• Tugas Tertulis a:
Tuliskan kembali bagian teks tentang i‘rab Lā ilāha illallāh antara "لاَ  إِلَٰهَ  إِلّاَ  اللهُ" dan "selamat dari neraka.", termasuk kedua bagian itu.

• Kutipan Teks:
Makna Lā ilāha illallāh Berdasarkan I‘rabnya

Memahami makna Lā ilāha illallāh tidaklah bisa lepas dari i’rab kalimat Lā ilāha illallāh. Salah dalam mengi‘rabnya dapat menyebabkan salah dalam memahami tafsir dan kandungannya. Hal ini dapat menuntun seseorang menuju pada pemahaman yang keliru, namun dirasa benar.
I‘rab

I‘rab adalah perubahan yang terjadi pada akhir kata, baik nampak ataupun tidak nampak dengan sebab ‘āmil (unsur pengubah). I‘rab dapat terjadi pada ism (nomina) atau fi‘l (verba). I‘rab kalimat Lā ilāha illallāh hanya terjadi pada ism. I‘rab tersebut berfungsi menunjukkan kedudukan/fungsi ism dalam sebuah kalimat, misalnya ism itu sebagai subjek, predikat, atau objek.

I‘rab Lā ilāha illallāh

Kalimat tauhid Lā ilāha illallāh terdiri dari empat unsur sebagaimana dalam tabel berikut.

لاَ  إِلَٰهَ  إِلّاَ  اللهُ
Lā  ilāha  illā  ِِAllāh

Huruf Lā di sini adalah nafiyyah liljinsi (peniadaan jenis). Huruf tersebut memiliki ism dan khabar. Disebut nafiyyah liljinsi (peniadaan jenis) karena meniadakan khabarnya dari seluruh yang termasuk kedalam jenis ismnya, sehingga Lā nafiyyah liljinsi merupakan bentuk peniadaan yang paling luas cakupan peniadaannya. Huruf ini disebut juga Lā istigraqiyyah, karena cakupan peniadaannya mencakup seluruh jenis ismnya dan disebut pula Lā littabriah, karena melepaskan jenis ismnya dari makna khabarnya. Contoh

لا كافر ناج من النار

Tidak ada seorangpun dari orang kafir yang selamat dari neraka.

• Masukan Tugas Ini:
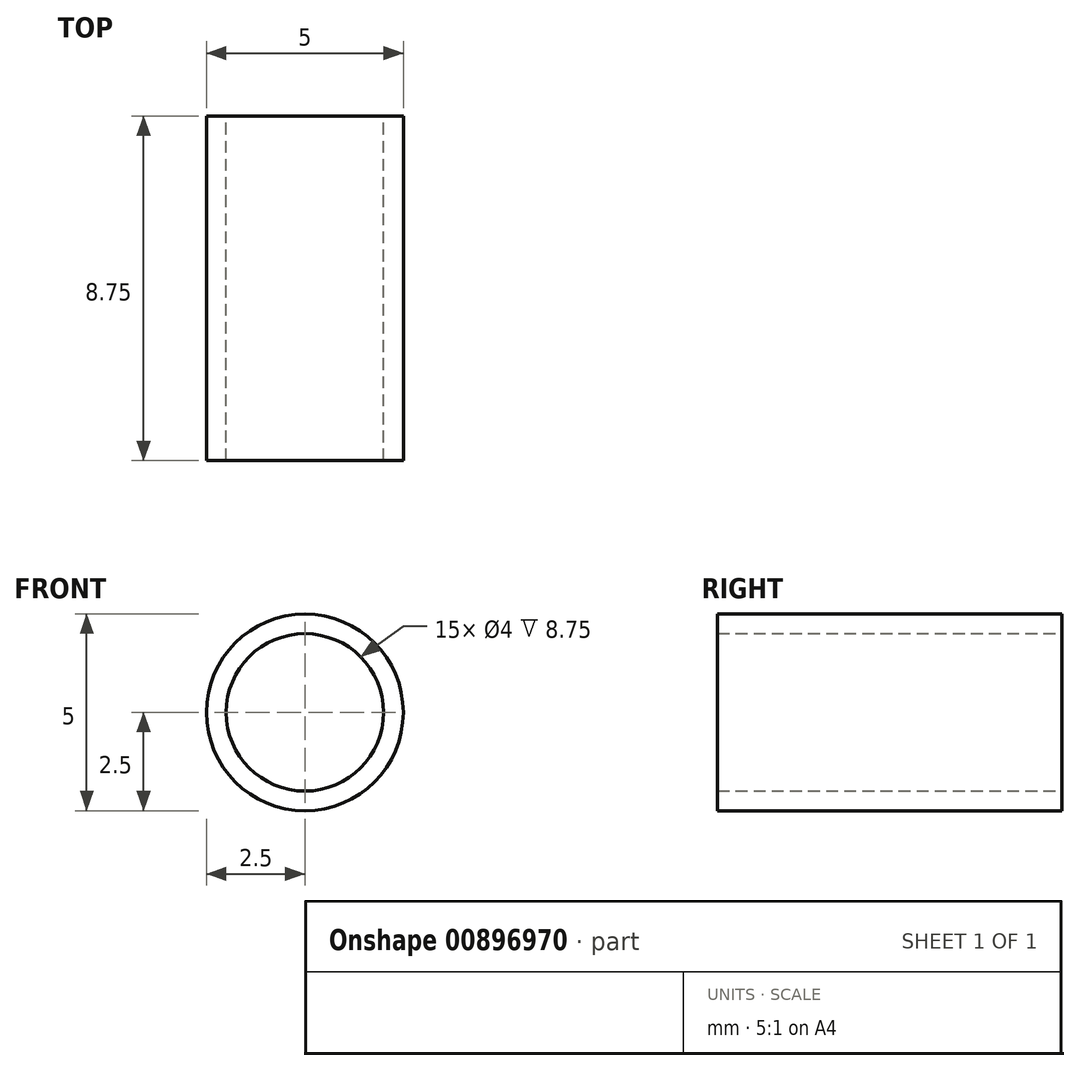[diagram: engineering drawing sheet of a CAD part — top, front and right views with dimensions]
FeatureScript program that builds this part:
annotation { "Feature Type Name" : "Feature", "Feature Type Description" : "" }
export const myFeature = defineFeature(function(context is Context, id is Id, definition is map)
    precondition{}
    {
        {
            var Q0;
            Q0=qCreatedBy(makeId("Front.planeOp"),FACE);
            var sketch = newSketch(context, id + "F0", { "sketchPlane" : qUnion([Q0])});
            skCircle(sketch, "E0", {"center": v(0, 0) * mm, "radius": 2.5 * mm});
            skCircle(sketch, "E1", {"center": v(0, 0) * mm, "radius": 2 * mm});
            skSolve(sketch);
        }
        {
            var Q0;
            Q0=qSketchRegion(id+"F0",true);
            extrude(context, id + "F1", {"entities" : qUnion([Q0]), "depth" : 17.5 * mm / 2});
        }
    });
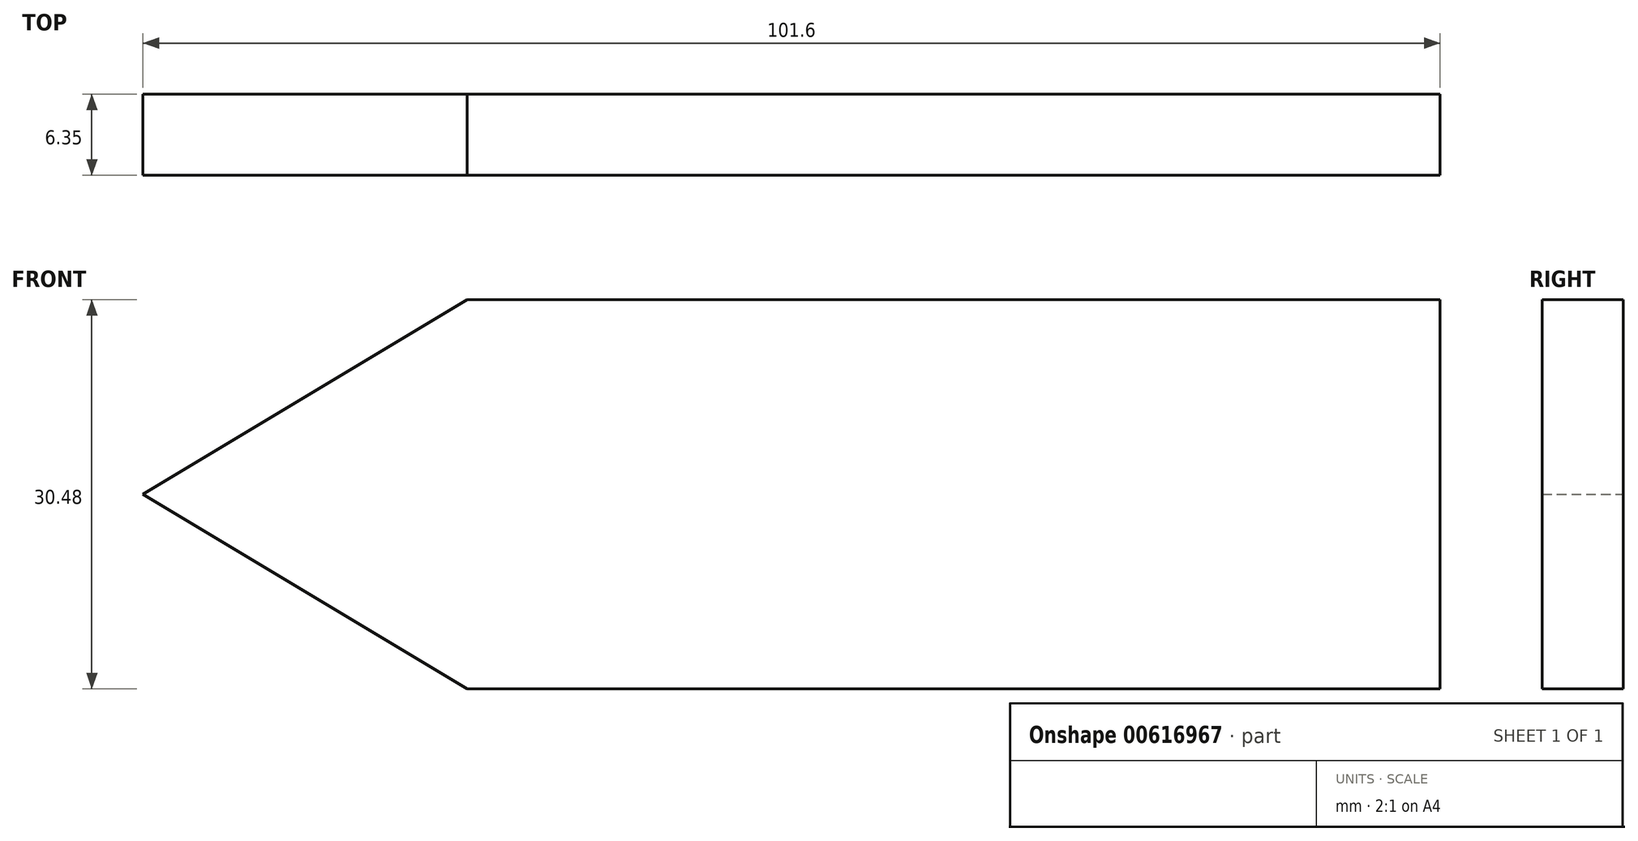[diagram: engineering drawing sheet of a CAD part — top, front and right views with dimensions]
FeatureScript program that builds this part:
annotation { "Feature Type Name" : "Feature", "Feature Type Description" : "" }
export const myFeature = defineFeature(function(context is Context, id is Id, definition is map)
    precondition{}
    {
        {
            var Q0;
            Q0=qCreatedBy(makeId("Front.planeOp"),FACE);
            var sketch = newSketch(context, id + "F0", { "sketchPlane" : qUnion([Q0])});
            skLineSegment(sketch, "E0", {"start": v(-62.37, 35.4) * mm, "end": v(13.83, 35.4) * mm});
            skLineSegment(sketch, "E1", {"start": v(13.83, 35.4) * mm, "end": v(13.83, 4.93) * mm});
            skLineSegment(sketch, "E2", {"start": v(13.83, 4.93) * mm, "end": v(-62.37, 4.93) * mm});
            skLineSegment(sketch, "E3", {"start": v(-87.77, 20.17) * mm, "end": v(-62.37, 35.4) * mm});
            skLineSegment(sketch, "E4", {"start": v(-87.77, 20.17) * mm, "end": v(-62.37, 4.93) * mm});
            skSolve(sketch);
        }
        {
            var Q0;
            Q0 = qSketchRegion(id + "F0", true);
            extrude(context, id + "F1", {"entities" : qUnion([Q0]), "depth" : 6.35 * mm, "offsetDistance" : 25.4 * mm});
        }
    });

• Tugas Tertulis b:
Sebutkan setiap baris daftar di atas yang memuat kata "extrude".

• Jawaban Tertulis a:
لاَ  إِلَٰهَ  إِلّاَ  اللهُ
Lā  ilāha  illā  ِِAllāh

Huruf Lā di sini adalah nafiyyah liljinsi (peniadaan jenis). Huruf tersebut memiliki ism dan khabar. Disebut nafiyyah liljinsi (peniadaan jenis) karena meniadakan khabarnya dari seluruh yang termasuk kedalam jenis ismnya, sehingga Lā nafiyyah liljinsi merupakan bentuk peniadaan yang paling luas cakupan peniadaannya. Huruf ini disebut juga Lā istigraqiyyah, karena cakupan peniadaannya mencakup seluruh jenis ismnya dan disebut pula Lā littabriah, karena melepaskan jenis ismnya dari makna khabarnya. Contoh

لا كافر ناج من النار

Tidak ada seorangpun dari orang kafir yang selamat dari neraka.

• Jawaban Tertulis b:
            extrude(context, id + "F1", {"entities" : qUnion([Q0]), "depth" : 17.5 * mm / 2});
            extrude(context, id + "F1", {"entities" : qUnion([Q0]), "depth" : 6.35 * mm, "offsetDistance" : 25.4 * mm});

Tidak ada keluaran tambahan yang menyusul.